Two sisters separated after an eruption in Colombia that killed over 20,000 people have been reunited after 30 years apart.

They were aged three and nine when the Tolima volcano erupted in November 1985, sending a river of mud and rocks over their town.

The authorities, who had been caring for them separately, thought they had been orphaned and put the sisters up for adoption.

They got back together Thursday after one of them, Jaqueline Vasquez Sanchez, watched a video on Facebook made by the Armando Armero Foundation.

It featured her younger sister, Lorena Sanchez, making an appeal for information about surviving family members.

Jaqueline got in touch with the foundation and it arranged for DNA tests that proved she and Lorena were siblings.

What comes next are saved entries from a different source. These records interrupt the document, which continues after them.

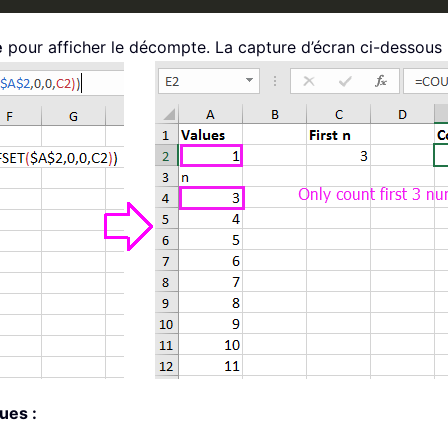
e
pour afficher le décompte. La capture d’écran ci-dessous 
ues :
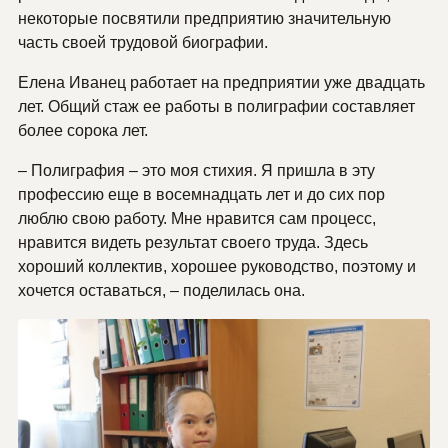
некоторые посвятили предприятию значительную
часть своей трудовой биографии.
Елена Иванец работает на предприятии уже двадцать
лет. Общий стаж ее работы в полиграфии составляет
более сорока лет.
– Полиграфия – это моя стихия. Я пришла в эту
профессию еще в восемнадцать лет и до сих пор
люблю свою работу. Мне нравится сам процесс,
нравится видеть результат своего труда. Здесь
хороший коллектив, хорошее руководство, поэтому и
хочется оставаться, – поделилась она.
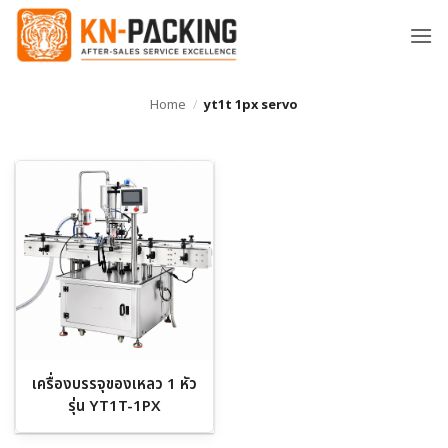
ข้าม
ไป
ยัง
เนื้อหา
Home
/
yt1t 1px servo
เครื่องบรรจุของเหลว 1 หัว
รุ่น YT1T-1PX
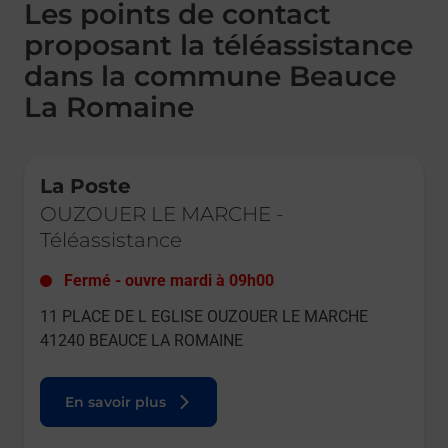
Les points de contact
proposant la téléassistance
dans la commune Beauce
La Romaine
Le lien s'ouvre dans un nouvel onglet
La Poste
OUZOUER LE MARCHE
-
Téléassistance
Fermé
-
ouvre mardi à
09h00
11 PLACE DE L EGLISE OUZOUER LE MARCHE
41240
BEAUCE LA ROMAINE
En savoir plus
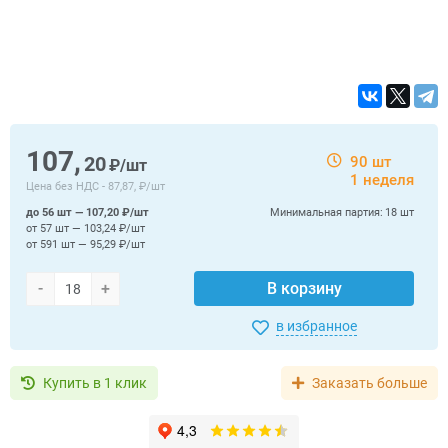
107,
20
90 шт
₽/шт
1 неделя
Цена без НДС -
87,87, ₽/шт
до 56 шт — 107,20 ₽/шт
Минимальная партия:
18 шт
от 57 шт — 103,24 ₽/шт
от 591 шт — 95,29 ₽/шт
-
+
В корзину
в избранное
Купить в 1 клик
Заказать больше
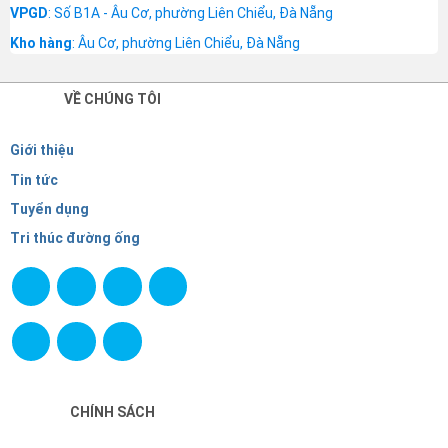
VPGD
: Số B1A - Âu Cơ, phường Liên Chiểu, Đà Nẵng
Kho hàng
: Âu Cơ, phường Liên Chiểu, Đà Nẵng
VỀ CHÚNG TÔI
Giới thiệu
Tin tức
Tuyển dụng
Tri thúc đường ống
CHÍNH SÁCH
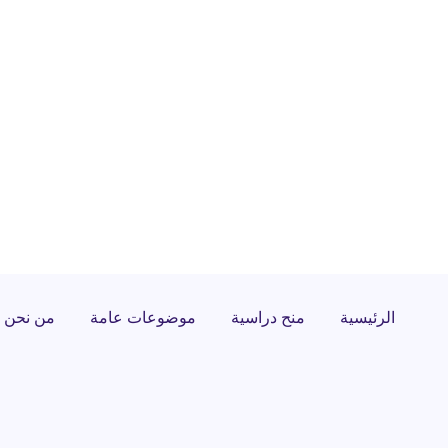
الرئيسية
منح دراسية
موضوعات عامة
من نحن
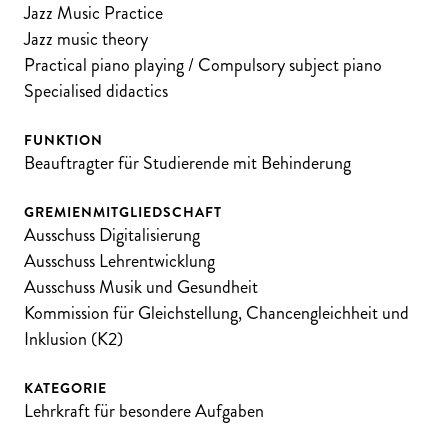
Jazz Music Practice
Jazz music theory
Practical piano playing / Compulsory subject piano
Specialised didactics
FUNKTION
Beauftragter für Studierende mit Behinderung
GREMIENMITGLIEDSCHAFT
Ausschuss Digitalisierung
Ausschuss Lehrentwicklung
Ausschuss Musik und Gesundheit
Kommission für Gleichstellung, Chancengleichheit und
Inklusion (K2)
KATEGORIE
Lehrkraft für besondere Aufgaben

The two women, now aged 33 and 39 and with children of their own, said being reunited was wonderful -- but also nerve-wracking.

"It was beautiful and sad because it's been 30 years since the tragedy that I've come to find out what happened to my sister," said Lorena.

"So I have to catch up with 30 years of her life and she has to do the same with me."

Jaqueline said: "I'm excited, nervous, everything because suddenly, at the moment, you don't know if you're going to feel rejected or something.

"It's something that you find within this: joy, I wonder if she will love me. It's difficult, it's difficult to explain this moment."

The Armando Armero Foundation said it was the first time it had used DNA evidence to bring together Tolima victims.

Sadly, despite public appeals the sisters' parents have still not been traced.